▸ TÂCHES À RÉALISER:
a: D'après le texte sur les frais de port des livres, à partir de quel montant de commande évite-t-on les 3 euros supplémentaires ?
b: Poursuivez le texte sur les frais de port des livres à partir de sa dernière phrase.

▸ SECTION TEXTE:
#####

À titre personnel, j’achète souvent des livres en occasion, pour des questions de budget principalement, et j’ai la chance de recevoir beaucoup de livres neufs au moment des fêtes, ou de pouvoir profiter de cartes cadeaux. Pour autant, il m’arrive bien évidemment d’acheter des livres neufs, en librairie ou en ligne (sur Amazon pour des questions pratiques – j’en ai déjà parlé dans un autre article – ou directement chez les éditeurs). Avec une telle mesure, je vais forcément acheter moins, ou commander plus de livres en une fois, reportant donc des achats jusqu’à atteindre le montant de 35 euros qui me permettra d’éviter ces 3 euros supplémentaires. Par ailleurs, depuis un certain temps je réfléchis à m’inscrire en bibliothèque, bien que l’emprunt demande toute une organisation, raison pour laquelle je ne l’avais pas encore fait. Autant dire que je ne vais plus beaucoup acheter de livres…

3 euros, ça peut sembler peu à certains. Mais c’est un budget conséquent quand on considère le prix, par exemple, d’un livre de poche. Pour 7 ou 8 euros le livre, il faudra ajouter près de la moitié du prix du livre en frais de port ! C’est énorme ! Cela ne fera que pénaliser davantage les petits lecteurs (et les petits budgets, évidemment), qui n’achètent que peu de livres et ne les incitera pas à acheter et à lire plus, bien au contraire.

#####

▸ CONTENU DES DONNÉES:
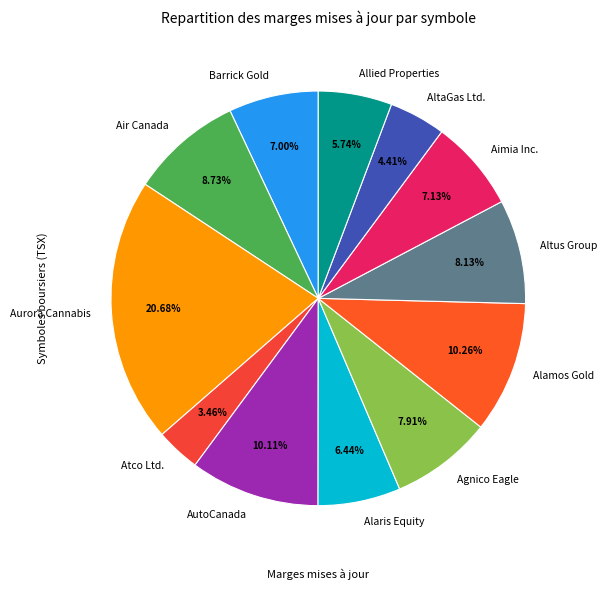

How many slices are in this pie chart?

12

#####

▸ LISTE DES RÉPONSES:
a: À partir de 35 euros de commande.

b:
De plus, dans mon article sur Amazon, je pointais également le fait que, pour certains, se faire livrer à domicile (par Amazon ou non) présente des avantages. Il n’est pas possible à tout le monde de se rendre en librairie, parce qu’il n’y en a pas à proximité, parce qu’il faut commander sur place un livre indisponible et revenir le chercher et que cela prend du temps, parce que les horaires d’ouverture des librairies ne sont pas forcément compatibles avec notre rythme de vie… Les raisons de passer par internet sont nombreuses et variées.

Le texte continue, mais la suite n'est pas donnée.